Still, Sragow left open the possibility that a real run by Beatty could change the political equation, if not the agenda. Sragow pointed to Perot's run in 1992, which helped focus the debate on deficit reduction. "Timing is everything," he said. "If the right person with the right message came along, could he galvanize liberals and have-nots? It's certainly possible."
Perot built the Reform Party with his charisma and his wallet, though he was rebuffed by the party rank and file in last month's convention in Michigan. But his legacy remains. While the Reform Party struggles to find its identity, it is still a viable congregation of the politically disaffected that must now be considered as part of the American political equation. Could Warren Beatty do for the left what Ross Perot did for the center?

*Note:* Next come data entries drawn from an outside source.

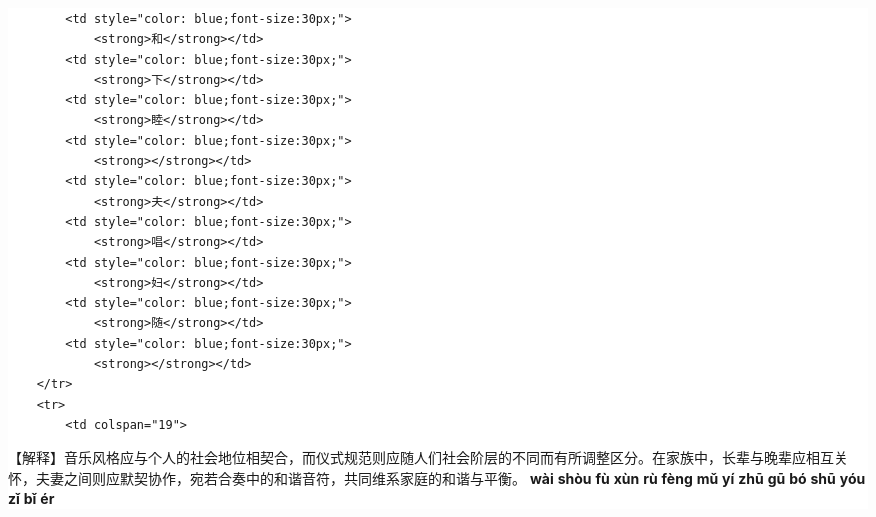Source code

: 			<td style="color: blue;font-size:30px;">
				<strong>和</strong></td>
			<td style="color: blue;font-size:30px;">
				<strong>下</strong></td>
			<td style="color: blue;font-size:30px;">
				<strong>睦</strong></td>
			<td style="color: blue;font-size:30px;">
				<strong></strong></td>
			<td style="color: blue;font-size:30px;">
				<strong>夫</strong></td>
			<td style="color: blue;font-size:30px;">
				<strong>唱</strong></td>
			<td style="color: blue;font-size:30px;">
				<strong>妇</strong></td>
			<td style="color: blue;font-size:30px;">
				<strong>随</strong></td>
			<td style="color: blue;font-size:30px;">
				<strong></strong></td>
		</tr>
		<tr>
			<td colspan="19">
【解释】音乐风格应与个人的社会地位相契合，而仪式规范则应随人们社会阶层的不同而有所调整区分。在家族中，长辈与晚辈应相互关怀，夫妻之间则应默契协作，宛若合奏中的和谐音符，共同维系家庭的和谐与平衡。</td>
		</tr>
		<tr style="text-align: center;">
			<td style="color: red;">
				<strong>wài</strong></td>
			<td style="color: red;">
				<strong>shòu</strong></td>
			<td style="color: red;">
				<strong>fù</strong></td>
			<td style="color: red;">
				<strong>xùn</strong></td>
			<td style="color: red;">
				<strong></strong></td>
			<td style="color: red;">
				<strong>rù</strong></td>
			<td style="color: red;">
				<strong>fèng</strong></td>
			<td style="color: red;">
				<strong>mǔ</strong></td>
			<td style="color: red;">
				<strong>yí</strong></td>
			<td style="color: red;">
				<strong></strong></td>
			<td style="color: red;">
				<strong>zhū</strong></td>
			<td style="color: red;">
				<strong>gū</strong></td>
			<td style="color: red;">
				<strong>bó</strong></td>
			<td style="color: red;">
				<strong>shū</strong></td>
			<td style="color: red;">
				<strong></strong></td>
			<td style="color: red;">
				<strong>yóu</strong></td>
			<td style="color: red;">
				<strong>zǐ</strong></td>
			<td style="color: red;">
				<strong>bǐ</strong></td>
			<td style="color: red;">
				<strong>ér</strong></td>
			<td style="color: red;">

Bill Moyers may have put it best: "It took an actor to dramatize for conservatives the ideas that changed politics in the early '80s," he told Huffington. "Perhaps another actor can help all Americans see how private money is overwhelming public life. If Warren can speak the truth to power on the stump as well as he did in 'Bulworth,' he can change politics, too."
And as Huffington says: "Is the thought of Beatty for president any more surreal than the reality of Denny Hastert for speaker?"